I wasn't really in much danger as once I got all my clothes back on I was safe and warm. I'd like to say the sun came out at that very moment but all I can say is the hail reverted to rain and the wind diminished appreciably. I reached the high point of the ridge where my simple calculations said I should be able to look down over the far edge and see Fuller Lake and sure enough there it was. I love that. But I was a lot higher above the lake than I'd reckoned - I'm not sure why I was surprised since I'd been climbing steadily for at least an hour – and the descent to the lake was not quite the easy stroll I'd bet on.


Fuller Lake
First I decided to cross a talus slope toward a nicely down-curving ridge, but eventually found the drop from the talus to the ridge was steep and risky. So I doubled back across the talus to descend the next best alternative, a steep snowfield. The snow was soft and relatively safe with the help of some step-cutting, though large snow cups complicated footing. It's easy to wrench a knee stumbling around in soft snow like that. Plus falling made my hands cold. But rather than put on my gloves I committed myself to being careful not to fall anymore, and almost succeeded, slipping once more at the bottom but sliding safely off the snow.

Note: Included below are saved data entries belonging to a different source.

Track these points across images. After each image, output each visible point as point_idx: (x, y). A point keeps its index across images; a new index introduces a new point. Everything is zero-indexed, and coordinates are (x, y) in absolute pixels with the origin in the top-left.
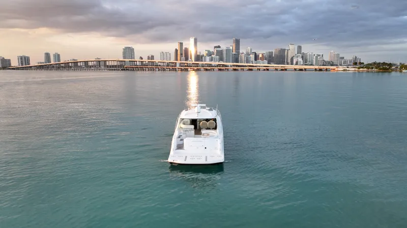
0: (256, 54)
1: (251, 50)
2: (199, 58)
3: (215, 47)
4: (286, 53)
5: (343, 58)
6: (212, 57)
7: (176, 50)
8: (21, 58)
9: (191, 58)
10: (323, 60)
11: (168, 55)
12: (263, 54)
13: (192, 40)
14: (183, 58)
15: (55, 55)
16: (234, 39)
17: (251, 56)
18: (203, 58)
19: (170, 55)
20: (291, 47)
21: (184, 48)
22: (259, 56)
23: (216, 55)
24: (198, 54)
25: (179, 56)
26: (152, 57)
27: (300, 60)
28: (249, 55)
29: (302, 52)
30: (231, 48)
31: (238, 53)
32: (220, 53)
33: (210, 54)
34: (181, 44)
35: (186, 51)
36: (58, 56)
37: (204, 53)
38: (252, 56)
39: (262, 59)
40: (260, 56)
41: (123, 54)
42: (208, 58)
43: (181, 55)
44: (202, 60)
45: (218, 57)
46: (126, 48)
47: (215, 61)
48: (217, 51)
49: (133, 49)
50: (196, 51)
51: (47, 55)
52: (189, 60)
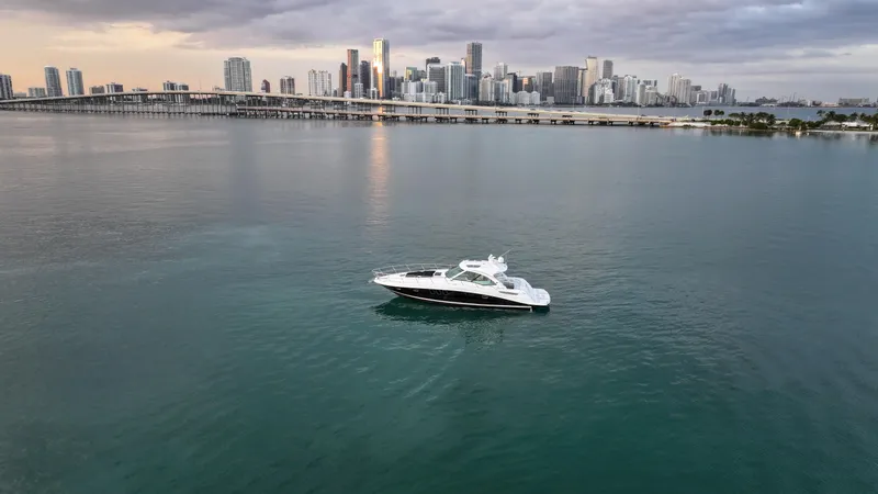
0: (515, 77)
1: (506, 68)
2: (393, 86)
3: (428, 61)
4: (580, 76)
5: (698, 88)
6: (422, 84)
7: (344, 67)
9: (376, 85)
10: (657, 94)
11: (326, 76)
12: (530, 79)
13: (378, 48)
14: (359, 85)
15: (70, 75)
16: (470, 42)
17: (506, 81)
18: (403, 84)
19: (330, 75)
20: (590, 63)
21: (360, 63)
22: (521, 81)
23: (431, 79)
24: (391, 75)
25: (349, 80)
26: (291, 82)
27: (608, 92)
28: (501, 80)
29: (614, 73)
30: (463, 64)
31: (478, 75)
32: (438, 76)
33: (417, 76)
34: (354, 54)
35: (366, 66)
36: (77, 77)
38: (508, 84)
39: (530, 88)
40: (525, 82)
41: (226, 74)
42: (412, 86)
43: (356, 76)
44: (400, 90)
45: (434, 83)
46: (232, 60)
47: (427, 91)
48: (431, 69)
49: (248, 63)
50: (387, 71)
51: (53, 74)
52: (372, 89)
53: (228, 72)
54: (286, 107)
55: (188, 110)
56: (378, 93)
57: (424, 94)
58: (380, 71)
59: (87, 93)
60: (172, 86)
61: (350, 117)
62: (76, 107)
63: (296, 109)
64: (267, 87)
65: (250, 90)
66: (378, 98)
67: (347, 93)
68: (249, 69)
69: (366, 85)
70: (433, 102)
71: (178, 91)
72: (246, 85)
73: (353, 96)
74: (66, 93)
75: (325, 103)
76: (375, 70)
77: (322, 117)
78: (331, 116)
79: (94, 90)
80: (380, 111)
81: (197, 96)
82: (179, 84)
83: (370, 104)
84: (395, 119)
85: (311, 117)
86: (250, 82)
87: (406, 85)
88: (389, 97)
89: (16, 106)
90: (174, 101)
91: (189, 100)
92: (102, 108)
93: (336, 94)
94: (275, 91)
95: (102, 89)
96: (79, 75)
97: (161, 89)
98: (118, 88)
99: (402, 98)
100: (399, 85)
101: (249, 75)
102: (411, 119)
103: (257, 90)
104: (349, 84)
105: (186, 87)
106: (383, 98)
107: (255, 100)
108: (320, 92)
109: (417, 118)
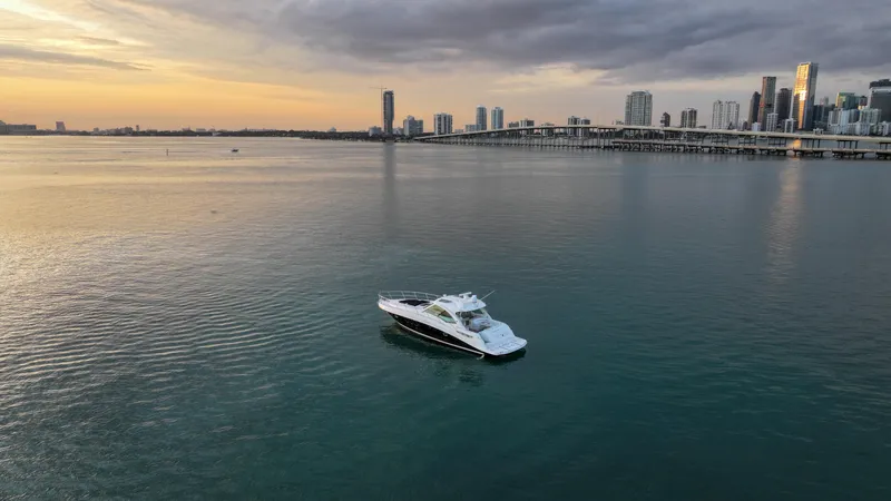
2: (817, 116)
3: (873, 85)
6: (858, 112)
7: (757, 96)
8: (440, 119)
9: (796, 115)
11: (733, 107)
13: (803, 71)
14: (774, 114)
15: (494, 113)
18: (831, 113)
19: (738, 106)
21: (777, 90)
23: (872, 107)
24: (817, 102)
25: (761, 110)
26: (693, 114)
32: (884, 101)
33: (852, 102)
34: (771, 81)
35: (786, 95)
36: (499, 114)
37: (835, 100)
41: (628, 107)
42: (844, 115)
43: (770, 106)
44: (826, 121)
45: (877, 110)
46: (635, 93)
47: (864, 120)
48: (874, 94)
49: (651, 96)
50: (811, 98)
51: (482, 113)
52: (791, 119)
53: (629, 106)
54: (683, 141)
55: (586, 144)
56: (796, 123)
57: (858, 126)
58: (803, 98)
59: (505, 127)
60: (575, 121)
61: (758, 152)
62: (493, 141)
63: (694, 143)
64: (667, 120)
65: (649, 123)
66: (796, 129)
67: (756, 125)
68: (650, 102)
69: (783, 114)
70: (872, 134)
71: (580, 125)
72: (646, 119)
73: (763, 129)
74: (489, 128)
75: (729, 137)
76: (797, 97)
77: (722, 151)
78: (734, 151)
79: (510, 125)
80: (796, 145)
81: (595, 130)
82: (582, 118)
83: (786, 138)
84: (819, 155)
85: (710, 152)
86: (650, 116)
87: (835, 115)
88: (809, 127)
89: (444, 140)
90: (581, 136)
91: (589, 134)
92: (513, 141)
93: (747, 126)
94: (675, 124)
95: (517, 124)
96: (501, 112)
97: (566, 125)
98: (530, 123)
99: (826, 130)
100: (827, 114)
101: (650, 109)
102: (841, 155)
103: (656, 125)
104: (760, 115)
105: (587, 122)
106: (802, 129)
107: (653, 134)
108: (725, 124)
109: (850, 154)
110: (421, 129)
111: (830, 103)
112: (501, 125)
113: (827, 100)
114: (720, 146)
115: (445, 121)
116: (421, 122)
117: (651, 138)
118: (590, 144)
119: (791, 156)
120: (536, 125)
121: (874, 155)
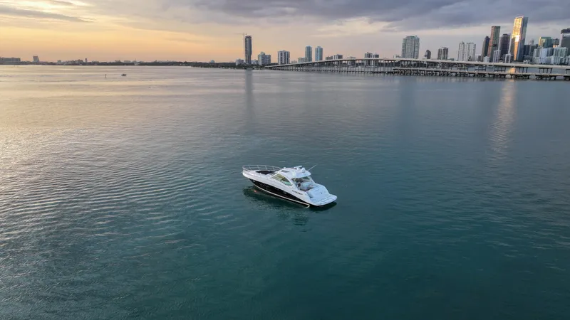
2: (526, 52)
3: (564, 31)
6: (553, 50)
7: (487, 39)
8: (281, 54)
9: (512, 52)
11: (472, 47)
13: (518, 22)
14: (498, 51)
15: (317, 50)
18: (535, 50)
19: (475, 45)
21: (501, 35)
23: (562, 46)
24: (526, 43)
25: (490, 48)
26: (446, 51)
33: (549, 43)
34: (497, 29)
35: (506, 38)
36: (320, 51)
37: (538, 42)
41: (403, 47)
42: (544, 51)
43: (495, 46)
44: (532, 55)
45: (565, 48)
46: (408, 37)
47: (557, 55)
48: (564, 37)
49: (418, 39)
50: (522, 40)
51: (309, 50)
52: (509, 54)
53: (405, 46)
54: (440, 68)
55: (376, 71)
56: (513, 57)
57: (552, 58)
58: (517, 40)
59: (324, 60)
60: (369, 55)
61: (487, 75)
62: (316, 69)
63: (447, 70)
64: (428, 54)
65: (417, 57)
66: (512, 61)
67: (486, 59)
68: (418, 44)
69: (504, 50)
70: (561, 64)
71: (373, 58)
72: (415, 54)
73: (491, 61)
74: (314, 60)
75: (468, 66)
76: (514, 39)
77: (465, 75)
78: (471, 75)
79: (327, 58)
80: (512, 71)
81: (382, 62)
82: (374, 53)
83: (506, 67)
84: (526, 77)
85: (456, 76)
86: (418, 52)
87: (538, 51)
88: (521, 59)
89: (285, 68)
90: (374, 65)
91: (378, 64)
92: (329, 69)
93: (480, 59)
94: (434, 58)
95: (332, 58)
96: (321, 50)
97: (363, 58)
98: (340, 57)
99: (532, 61)
100: (533, 51)
101: (418, 47)
102: (541, 77)
103: (422, 57)
104: (489, 52)
105: (377, 56)
106: (516, 61)
107: (420, 64)
108: (466, 58)
109: (546, 77)
110: (270, 61)
111: (535, 44)
112: (321, 59)
113: (533, 42)
114: (462, 72)
115: (285, 55)
116: (270, 56)
117: (418, 66)
118: (379, 70)
119: (509, 78)
120: (344, 58)
121: (562, 78)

This left only a descent on tundra to the lake. The rain had grown light enough to allow me to relax and have fun with snow reflections. Then the wet stroll back back to Ice Lake, very marshy, very picturesque, hands warm in pockets, thunder increasing and becoming closer than it had been all day. One camping couple packed up their tent and fled.








The sky was brightening as I left the upper basin and I decided that the sun was about to break out over the entire lower basin. That would have been a beautiful sight so I stopped and rested in anticipation. It didn't happen but the rain did let up and the walk through the chin-high flowers of the lower basin was divine.






The place was nearly deserted. I did cross paths with a young woman who had broken the heel on her (not very appropriate) boots and we exchanged our delight with the entire situation. The sun finally did emerge, once again shining its light on peaks as I returned down the forest, and I completed my hike feeling better than I had in quite some time. Maybe ever. Back at the campground the flies and mosquitoes greeted me with enthusiasm. Clearly they were glad I'd made it back alive.